Friday, December 17, 2010

Former Director of Higher Ed. Commission (Fred Sheeheen) Visits Dutch Fork High!

By: Kelly Payne, Social Studies Teacher

Few will dispute the fact, that Fred Sheeheen is one of the great civil rights activists in South Carolina, and a devout supporter of public education. The Sheheen’s are heralded by many as a well-respected multi-generational family of politicians from Camden. On December 7th, the “It Kids” had the opportunity to meet the former Director of the Higher Education Commission and ask him about his son’s recent run for Governor and where higher education is trending.

The students asked, “Growing up as you watched your son mature, when did he realize he had an interest in politics? And what was it like for you to have your son run for the highest office in the state?” Sheheen shared with the class that young Vincent Sheheen didn’t have an interest in politics; it wasn’t until high school and a run for student council that his interest was peeked.
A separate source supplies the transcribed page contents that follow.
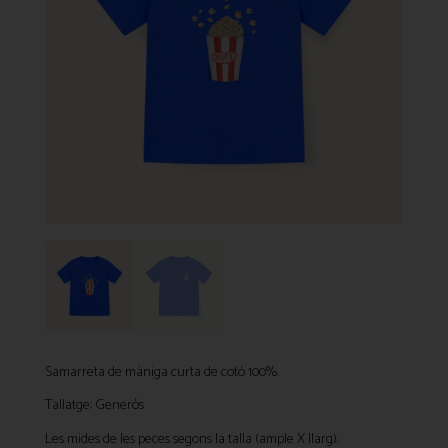
Samarreta de màniga curta de cotó 100%.
Tallatge: Generós
Les mides de les peces segons la talla (ample X llarg):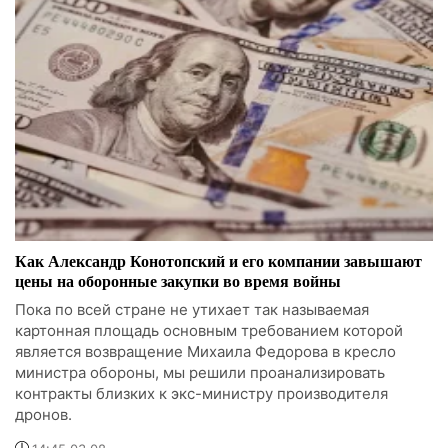
Как Александр Конотопский и его компании завышают
цены на оборонные закупки во время войны
Пока по всей стране не утихает так называемая
картонная площадь основным требованием которой
является возвращение Михаила Федорова в кресло
министра обороны, мы решили проанализировать
контракты близких к экс-министру производителя
дронов.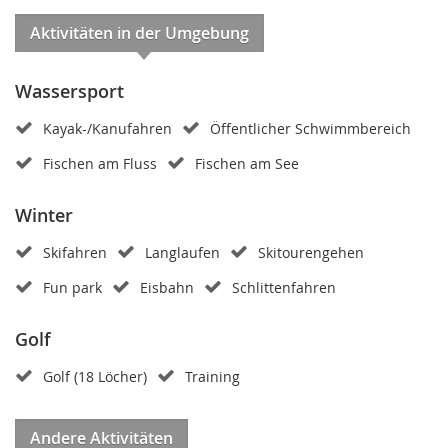
Aktivitäten in der Umgebung
Wassersport
Kayak-/Kanufahren
Öffentlicher Schwimmbereich
Fischen am Fluss
Fischen am See
Winter
Skifahren
Langlaufen
Skitourengehen
Fun park
Eisbahn
Schlittenfahren
Golf
Golf (18 Löcher)
Training
Andere Aktivitäten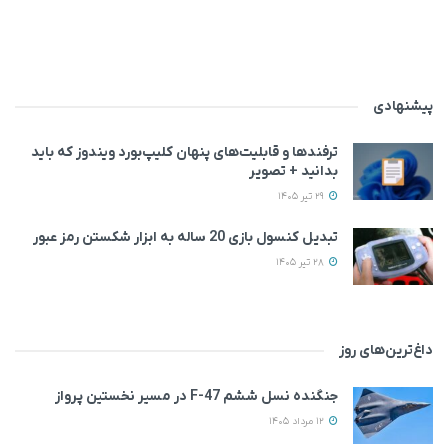
پیشنهادی
ترفندها و قابلیت‌های پنهان کلیپ‌بورد ویندوز که باید
بدانید + تصویر
29 تیر 1405
تبدیل کنسول بازی 20 ساله به ابزار شکستن رمز عبور
28 تیر 1405
داغ‌ترین‌های روز
جنگنده نسل ششم F-47 در مسیر نخستین پرواز
12 مرداد 1405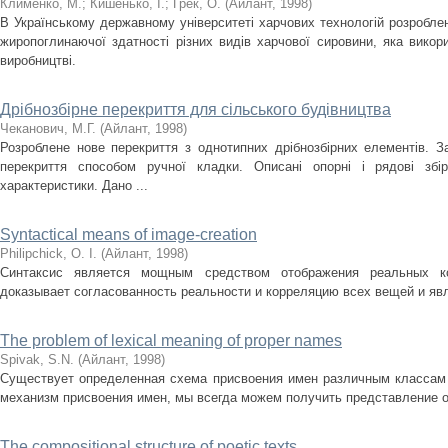
Клименко, М.
;
Кишенько, І.
;
Грек, О.
(
Айлант
,
1998
)
В Українському державному університеті харчових технологій розробле
жиропоглинаючої здатності різних видів харчової сировини, яка викор
виробництві.
Дрібнозбірне перекриття для сільського будівництва
Чеканович, М.Г.
(
Айлант
,
1998
)
Розроблене нове перекриття з однотипних дрібнозбірних елементів. З
перекриття способом ручної кладки. Описані опорні і рядові збір
характеристики. Дано ...
Syntactical means of image-creation
Philipchick, O. I.
(
Айлант
,
1998
)
Cинтаксис является мощным средством отображения реальных к
доказывает согласованность реальности и корреляцию всех вещей и яв
The problem of lexical meaning of proper names
Spivak, S.N.
(
Айлант
,
1998
)
Существует определенная схема присвоения имен различным классам
механизм присвоения имен, мы всегда можем получить представление 
The compositional structure of poetic texts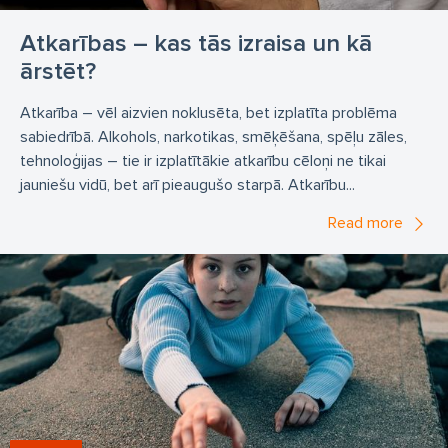
Atkarības – kas tās izraisa un kā
ārstēt?
Atkarība – vēl aizvien noklusēta, bet izplatīta problēma
sabiedrībā. Alkohols, narkotikas, smēķēšana, spēļu zāles,
tehnoloģijas – tie ir izplatītākie atkarību cēloņi ne tikai
jauniešu vidū, bet arī pieaugušo starpā. Atkarību...
Read more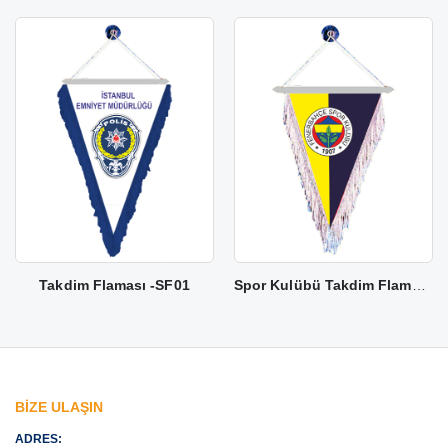
Takdim Flaması -SF01
Spor Kulübü Takdim Flaması -SF02
BİZE ULAŞIN
ADRES: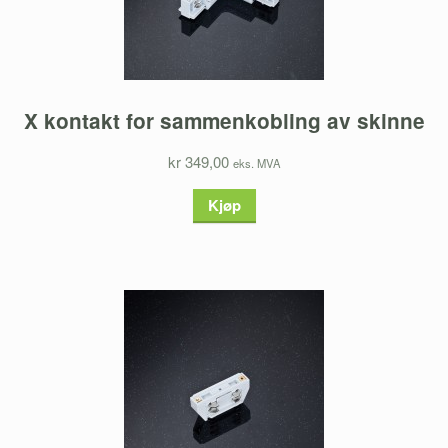
X kontakt for sammenkobling av skinne
kr 349,00
eks. MVA
Kjøp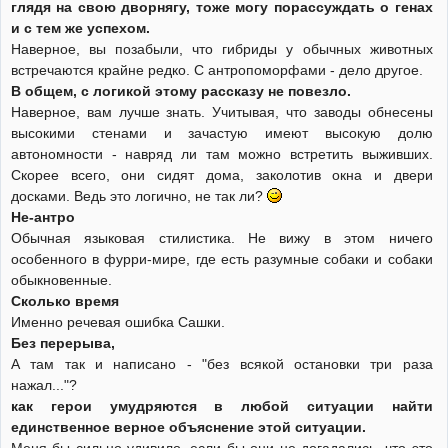
глядя на свою дворнягу, тоже могу порассуждать о генах
и с тем же успехом.
Наверное, вы позабыли, что гибриды у обычных животных
встречаются крайне редко. С антропоморфами - дело другое.
В общем, с логикой этому рассказу не повезло.
Наверное, вам лучше знать. Учитывая, что заводы обнесены
высокими стенами и зачастую имеют высокую долю
автономности - навряд ли там можно встретить выживших.
Скорее всего, они сидят дома, заколотив окна и двери
досками. Ведь это логично, не так ли?
Не-антро
Обычная языковая стилистика. Не вижу в этом ничего
особенного в фурри-мире, где есть разумные собаки и собаки
обыкновенные.
Сколько время
Именно речевая ошибка Сашки.
Без перерыва,
А там так и написано - "без всякой остановки три раза
нажал..."?
как герои умудряются в любой ситуации найти
единственное верное объяснение этой ситуации.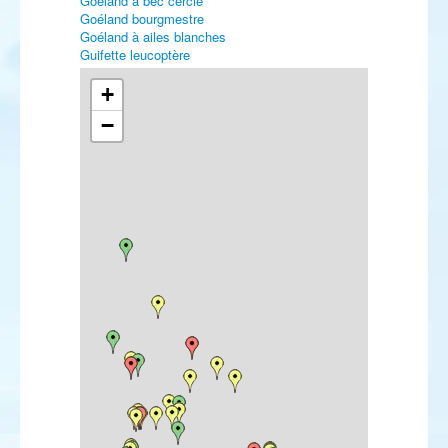
Goéland à bec cerclé
Goéland bourgmestre
Goéland à ailes blanches
Guifette leucoptère
Sterne caspienne
Sterne voyageuse
+
Harfang des neiges
−
Pipit de Richard
Bergeronnette citrine
Jaseur boréal
Traquet du désert
Traquet à tête blanche
Phragmite aquatique
Pouillot à grands sourcils
Etourneau roselin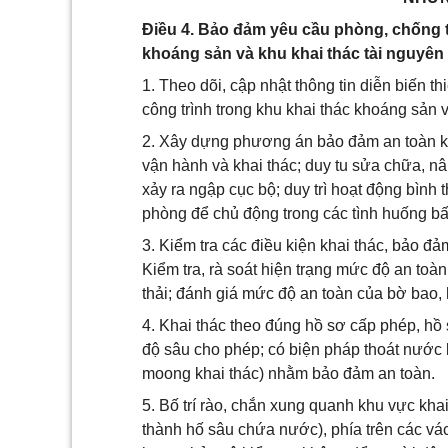
Điều 4. Bảo đảm yêu cầu phòng, chống th
khoáng sản và khu khai thác tài nguyên
1. Theo dõi, cập nhật thông tin diễn biến t
công trình trong khu khai thác khoáng sản 
2. Xây dựng phương án bảo đảm an toàn kết 
vận hành và khai thác; duy tu sửa chữa, nâ
xảy ra ngập cục bộ; duy trì hoạt động bình 
phòng để chủ động trong các tình huống bất
3. Kiểm tra các điều kiện khai thác, bảo đ
Kiểm tra, rà soát hiện trạng mức độ an toàn 
thải; đánh giá mức độ an toàn của bờ bao, h
4. Khai thác theo đúng hồ sơ cấp phép, hồ sơ
độ sâu cho phép; có biện pháp thoát nước 
moong khai thác) nhằm bảo đảm an toàn.
5. Bố trí rào, chắn xung quanh khu vực khai 
thành hố sâu chứa nước), phía trên các vá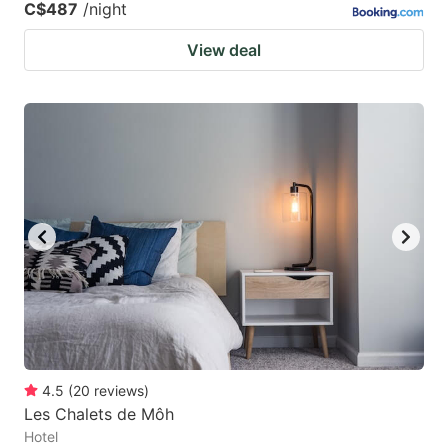
C$487
/night
View deal
4.5
(
20
reviews
)
Les Chalets de Môh
Hotel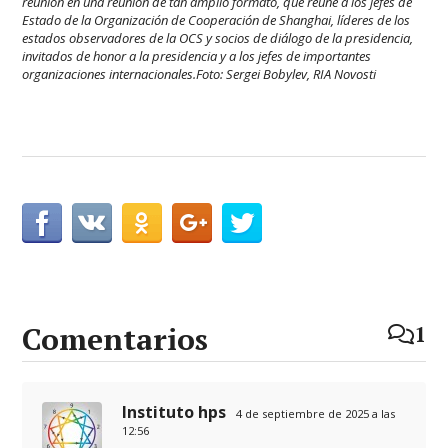
reunión en una reunión de tan amplio formato, que reúne a los jefes de
Estado de la Organización de Cooperación de Shanghai, líderes de los
estados observadores de la OCS y socios de diálogo de la presidencia,
invitados de honor a la presidencia y a los jefes de importantes
organizaciones internacionales.Foto: Sergei Bobylev, RIA Novosti
Comentarios
1
Instituto hps
4 de septiembre de 2025 a las
12:56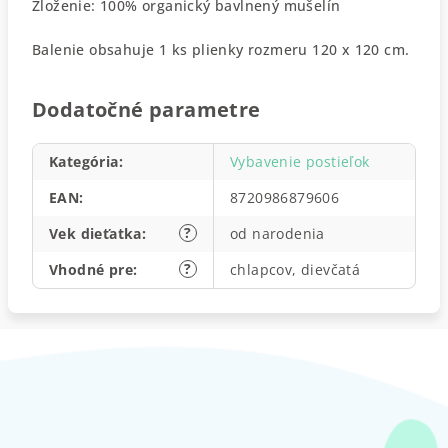
Zloženie: 100% organický bavlnený mušelín
Balenie obsahuje 1 ks plienky rozmeru 120 x 120 cm.
Dodatočné parametre
Kategória
:
Vybavenie postieľok
EAN
:
8720986879606
?
Vek dieťatka
:
od narodenia
?
Vhodné pre
:
chlapcov, dievčatá
Z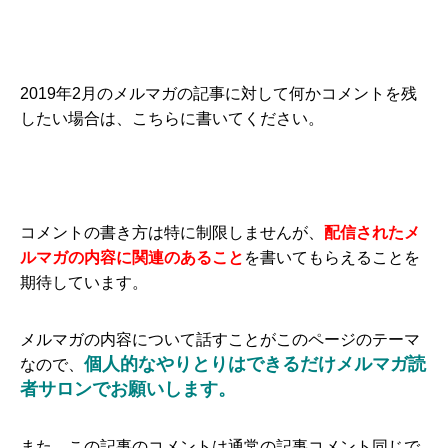
2019年2月のメルマガの記事に対して何かコメントを残
したい場合は、こちらに書いてください。
コメントの書き方は特に制限しませんが、
配信されたメ
ルマガの内容に関連のあること
を書いてもらえることを
期待しています。
メルマガの内容について話すことがこのページのテーマ
個人的なやりとりはできるだけメルマガ読
なので、
者サロンでお願いします。
また、この記事のコメントは通常の記事コメント同じで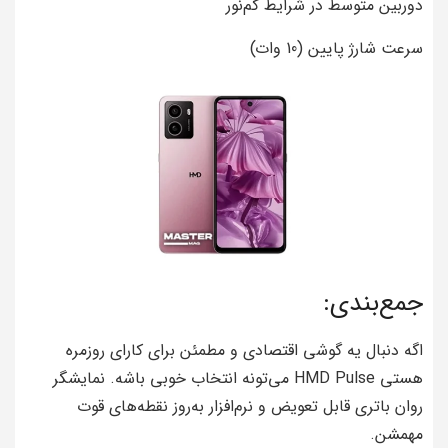
دوربین متوسط در شرایط کم‌نور
سرعت شارژ پایین (10 وات)
جمع‌بندی:
اگه دنبال یه گوشی اقتصادی و مطمئن برای کارای روزمره
هستی HMD Pulse می‌تونه انتخاب خوبی باشه. نمایشگر
روان باتری قابل تعویض و نرم‌افزار به‌روز نقطه‌های قوت
مهمشن.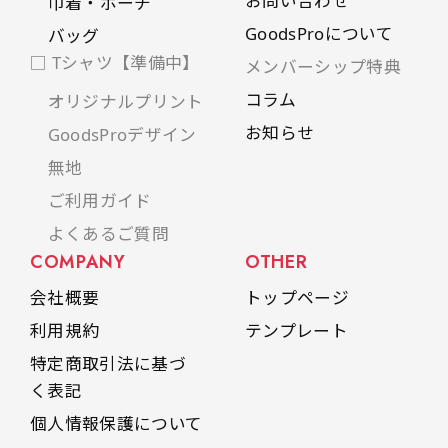
お問い合わせ
巾着・ポーチ
GoodsProについて
バッグ
□ Tシャツ【準備中】
メンバーシップ特典
コラム
オリジナルプリント
お知らせ
GoodsProデザイン
無地
ご利用ガイド
よくあるご質問
COMPANY
OTHER
会社概要
トップページ
利用規約
テンプレート
特定商取引法に基づ
く表記
個人情報保護について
Sheheen shared with the students that the states higher education community has room for improvements with their technical infrastructure and operations. During the Q&A, one student in particular asked, “South Carolina’s higher ed has been criticized for not having a “uniform” state accounting system. We’ve looked at other states (Texas, Kansas, and Missouri) that use a common “chart of accounts” where one accounting system is applied and shared. How much more efficient would it be if they all used the same sort of system so there wouldn’t be so much redundancy and overlap?” He agreed that there is a need to integrate the higher ed institutions like other state agencies do. The students were curious as to why the higher ed institutions continue to operate so independently with their stand-alone computer systems as opposing to using the common computer system that state government now has. Sheheen noted that the benefits of sharing a common system would enable decision makers to extract information more readily for budgetary decision-making.

The class wrapped up the discussion by posing this final question, “How legal was it for the Budget & Control Board rather than the General Assembly to impose higher ed tuition rates on construction projects?”  Sheheen said that individual colleges and universities set the tuition rates and not the Budget & Control Board. He was pleased that all of the states higher education institutions responded to the building moratorium and lowered their tuition rates to help make continuing education more affordable for all South Carolinians.